All Products
Search
Document Center

Function Compute:Best practice for reducing cold start latencies

Last Updated:Feb 02, 2024

This topic describes how to optimize the cold starts and function performances of on-demand instances by using provisioned instances in Function Compute.

What is a cold start?

Function Compute supports two types of instances: on-demand instances and provisioned instances. On-demand instances are automatically allocated and released by Function Compute. You are charged based on the actual amount of time that it takes the instances to process requests. Using on-demand instances saves you the trouble of managing and allocating resources. However, on-demand mode brings cold starts and increases invocation latencies, which negatively affects the performance of functions.

Cold start refers to the process of preparing the execution environment and code, such as code download, container start, runtime initialization, and code initialization. After the cold start is complete, the function instance is ready to process subsequent requests.

image

Optimize cold starts of on-demand instances

Cold starts can be optimized on the system and user sides. On the system side, Function Compute has made many improvements in terms of cold start optimization. On the user side, we recommend that you optimize cold starts by using the following methods:

  • Use lightweight code packages

    Use lightweight code packages and remove unnecessary dependencies. For example, you can run npm prune in a Node.js runtime or autoflake in a Python runtime. In addition, you can delete redundant files, such as test source code and invalid binary files and data files, from third-party libraries to reduce the time for code download and decompression.
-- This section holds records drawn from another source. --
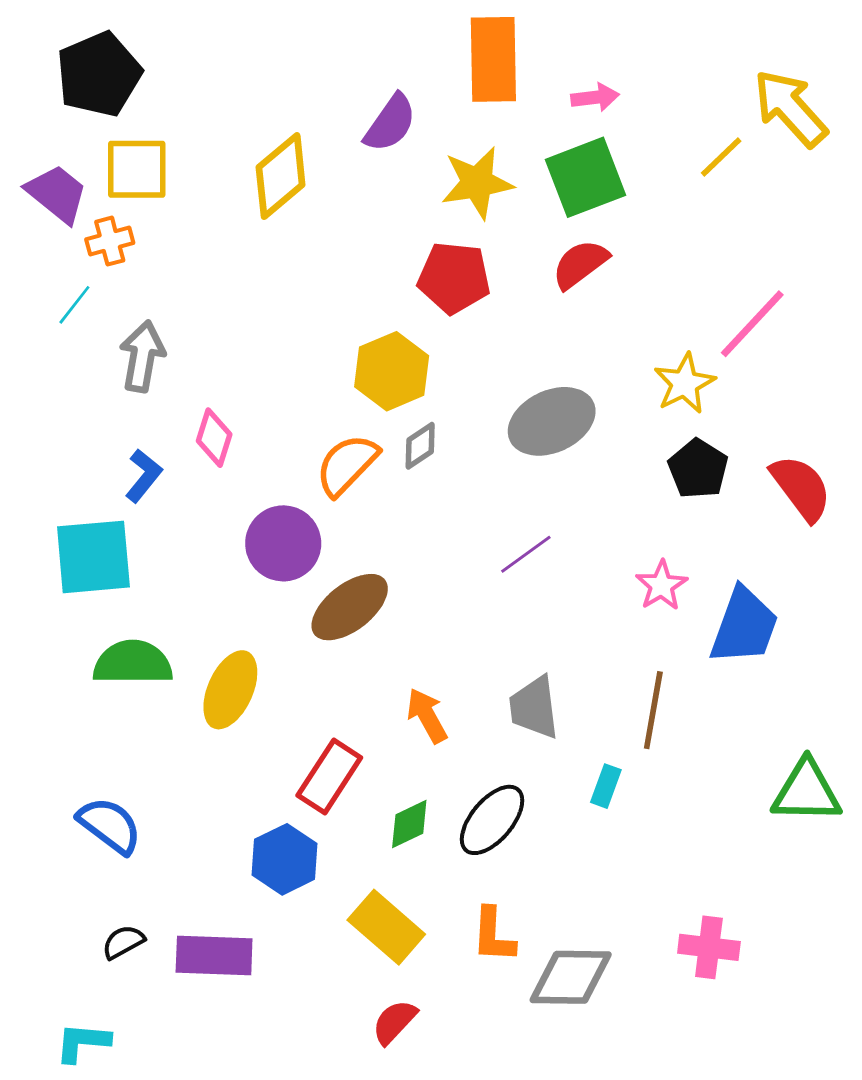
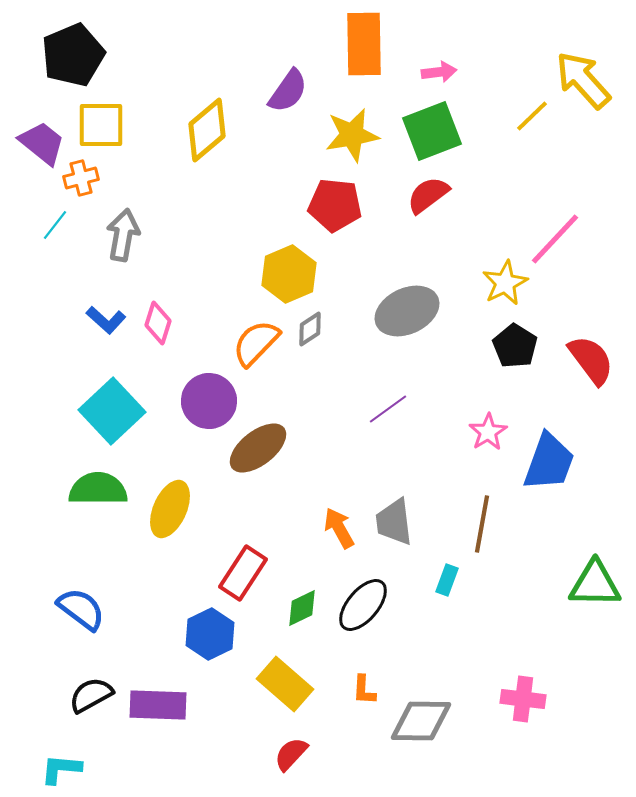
gray arrow: (142, 356) -> (123, 235), moved
blue L-shape: (144, 476) -> (106, 320), moved, turned 93
cyan square: (93, 557) -> (112, 411), moved, turned -38
orange arrow: (427, 716) -> (339, 528), moved
orange L-shape: (493, 935) -> (364, 690), size x0.7
black semicircle: (123, 942) -> (91, 695), size x1.4

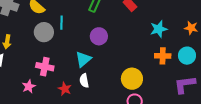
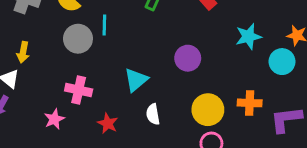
purple circle: (99, 36) -> (188, 58), moved
orange cross: (163, 56) -> (250, 103), moved
cyan circle: (187, 56) -> (282, 62), moved
white semicircle: (84, 81) -> (153, 114), moved

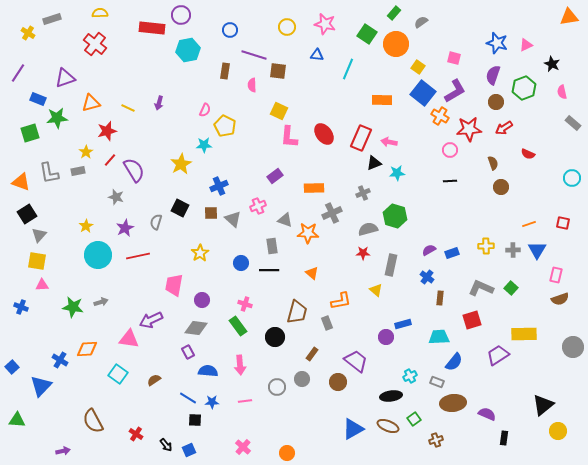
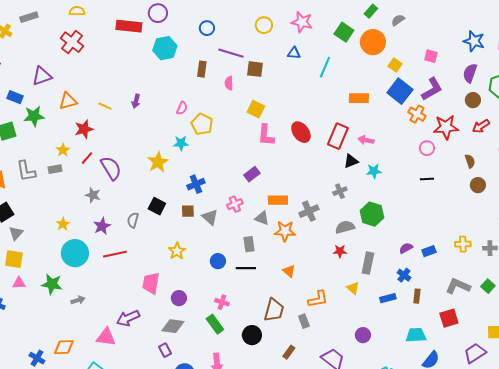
orange rectangle: (314, 188) -> (278, 200), moved
green star: (73, 307) -> (52, 284), moved
blue rectangle: (403, 324) -> (388, 298), moved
  • Use a lightweight programming language

    Some languages, such as Java, bring longer cold starts than other languages. For applications that are sensitive to cold starts, using a lightweight programming language, such as Python, can greatly reduce long tail latencies if the latencies of warm starts are not significantly different.

  • Configure proper memory

    For a function with fixed concurrency settings, more CPU resources are available for function running if a larger memory is configured.

  • Reduces the frequency of cold starts

    • Use a time trigger to warm up instances.

    • You can use the Initializer hook to reduce cold starts. In this case, Function Compute asynchronously calls initializers to eliminate the time spent on code initialization. Cold starts are imperceptible to users during system and function upgrades of Function Compute.

Hybrid mode

In most cases, cold starts on the user side are difficult to eliminate. For example, in deep learning inference scenarios, cold starts are inevitable if a large number of model files need to be loaded or functions must interact with legacy systems by using clients that take a long time to initialize. In these scenarios, you can configure provisioned instances or use both provisioned instances and on-demand instances if your function is sensitive to latencies.

Provisioned instances are allocated and released by you. You are charged based on the running duration of the instances. The system automatically allocates on-demand instances when the resources of provisioned instances are not enough to meet the requirements of workloads. This helps achieve the optimal balance between performance and resource utilization. Provisioned instances allow you to allocate computing resources in advance based on workload fluctuations. The system still uses provisioned instances to process requests when on-demand instances are allocated. This eliminates latencies caused by cold starts.

Provisioned instances are preferentially used if you configure both provisioned instances and on-demand instances. For example, you have 10 provisioned instances. Function Compute allocates on-demand instances to process requests if more than 10 instances are required in 1 second to process requests. Whether an instance is fully loaded is determined by the concurrency settings of the instance. The system tracks the number of requests that are being processed on each instance. When the number of concurrent requests of an instance reaches the specified upper limit, the system allocates another instance. When the number of requests for all instances reaches the upper limit, new instances are created. Provisioned instances are managed by you. You are charged for provisioned instances even when they are not processing requests. On-demand instances are managed by Function Compute. The system reclaims on-demand instances that are not processing requests for a while. You are charged only based on the actual period during which on-demand instances processes requests. For more information about the billing rules, see Billing overview. You can configure the upper limit for on-demand instances to ensure that the resource usage is within the expected range.